Могучий кучер зрак заслонил спиной, и все пропало. Но через несколько минут, когда шальные кони взнерли на холм, ей вид открылся странный.
Упряжка бег замедлила, карета потряслась на корневищах больших дерев и скоро встала.
Пред нею на дороге вновь очутился всадник – буланый конь плясал, хвост дымчатый, седая грива. И на коне сем, в малиновом кафтане, расшитым серебром, светлобородый молодец – взор волчий, бровь взломана и стиснуты уста. Зрел на боярыню, как будто на добычу. Она ж его узнала!
– Святая Богородица, – себе пролепетала. – Ужели гость ночной?..
Ей стало страшно, любопытно, рой смутных чувств довлел над разумом. Хотелось выйти из кареты и, подойдя к нему, взяться за стремя, сказать, как прежде говорила:
– Ну, здравствуй, странник. Входи, дом путникам открыт.
И в то же время век опустить боялась, чтоб не сморгнулся и не скрылся призрак. Шальная хворь в груди, взмоложенная, будто пиво, взыграла и взбурлила волною пенной.
– Спаси-помилуй! – молвила. Душа же прошептала:
– Как дивно, чудно… Ведь я тебя узнала. Все помню – взор, уста…
Ослабшая, но дерзкая рука сама открыла дверцу, нога скользнула вниз, ища ступень, и тут пред нею зазвенели цепи.
– Ни-ни, сестрица! Не смей ступать! – блаженный Федор перед нею встал, живой, здоровый и веселый. – Ужель не зришь, какое место?!
Малиновый огонь растаял в одночасье, а серебро шитья осыпалось на землю, словно пепел…

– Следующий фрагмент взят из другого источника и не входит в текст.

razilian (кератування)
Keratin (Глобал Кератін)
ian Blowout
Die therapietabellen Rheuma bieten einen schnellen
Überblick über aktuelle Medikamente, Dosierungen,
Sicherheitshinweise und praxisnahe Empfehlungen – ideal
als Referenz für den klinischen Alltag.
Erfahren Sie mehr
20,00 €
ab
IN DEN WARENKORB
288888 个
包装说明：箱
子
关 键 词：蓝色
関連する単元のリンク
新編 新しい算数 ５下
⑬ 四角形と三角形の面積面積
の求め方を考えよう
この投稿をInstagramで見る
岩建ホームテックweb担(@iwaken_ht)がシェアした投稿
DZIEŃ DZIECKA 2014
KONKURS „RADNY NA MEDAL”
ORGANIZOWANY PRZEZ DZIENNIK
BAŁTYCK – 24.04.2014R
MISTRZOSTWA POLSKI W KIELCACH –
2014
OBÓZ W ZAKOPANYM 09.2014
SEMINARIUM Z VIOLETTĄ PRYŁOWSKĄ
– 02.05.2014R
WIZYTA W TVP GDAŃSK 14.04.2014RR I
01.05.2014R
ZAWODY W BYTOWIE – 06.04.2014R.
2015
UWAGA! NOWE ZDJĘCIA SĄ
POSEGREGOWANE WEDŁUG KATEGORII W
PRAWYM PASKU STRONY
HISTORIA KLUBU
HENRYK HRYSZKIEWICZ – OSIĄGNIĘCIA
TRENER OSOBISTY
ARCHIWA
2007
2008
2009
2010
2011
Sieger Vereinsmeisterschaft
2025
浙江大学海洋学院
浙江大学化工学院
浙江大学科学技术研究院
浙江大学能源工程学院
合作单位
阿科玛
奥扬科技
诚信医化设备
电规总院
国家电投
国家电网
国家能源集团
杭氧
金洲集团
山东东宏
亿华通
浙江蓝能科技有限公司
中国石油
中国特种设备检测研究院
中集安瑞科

– Сон или явь – не ведаю… Вот здесь стоял!
Блаженный засмеялся.
– Глаза твои горят! Огонь священный!.. И посему не видишь, где велела встать. Се засека была противу польской шляхты. Зри! Эвон как лес украшен! Бубенчики звенят…
Потыкал пальцем в небо. А там, в ветвях осин, пробившихся сквозь гниль и тлен порубов старых, висели кости вперемешку с обрывками одежд, доспехов, сабель. Сии деревья горькие, стремительно взрастая, на кронах поднимали останки павших. Все, что не склевали птицы, не пожрали звери, не источили черви – все обратилось в мощи, очищенные ветром, отбеленные солнцем и стужей зимней. На сухожилиях свисая, прах этот слегка позванивал от трепетной листвы, стучали черепа пустые, ровно коровьи ботала.
Да страх уж более не брал боярыню, вид давнего побоища, зрак смерти, тлена – ничто уж не пугало сердце. Пред очами, как прелесть бесовская иль Божье наказанье, стоял тот всадник…
Впервые он явился в год смерти мужа, в пору великой скорби, когда на плечи свалился тяжкий крест – одной, без мужа управлять десятком вотчин. И, слава Господу, послал ей Аввакума, который дух из праха поднял и укрепил тем, что наставил не о горе думать, не себя жалеть – страдать за ближних, за гонимых, за нищих и убогих, за тех, кто пренебрег земным во имя веры древлей.
Но вот однажды ночью в ворота постучался странник и попросил приют. Она ж в то время молилась еженощно, почти что не спала и всех, ищущих приюта, сама встречала, поскольку Аввакума в Мезень сослали. А духовник велел расспрашивать входящих и на листки писать. Спустившись из домашней церкви, она позрела не нищего бродягу, не хворого калеку, не оборванца, а суть богатыря. Обыкновенно сор людской валился в ноги, блажил, кричал, шептал, протягивая руки – просил то хлебца, то вина, то денег. Сей странник же подпер главою матицу, расправил плечи и взор свой волчий уставив на Скорбящую, глядел, как на овцу. Одет хоть и не ражно, в тулуп овчинный, но стать не скрыть.
Она в ту пору укрепилась и духа не теряла ни перед кем. Здесь же сробела и смутилась.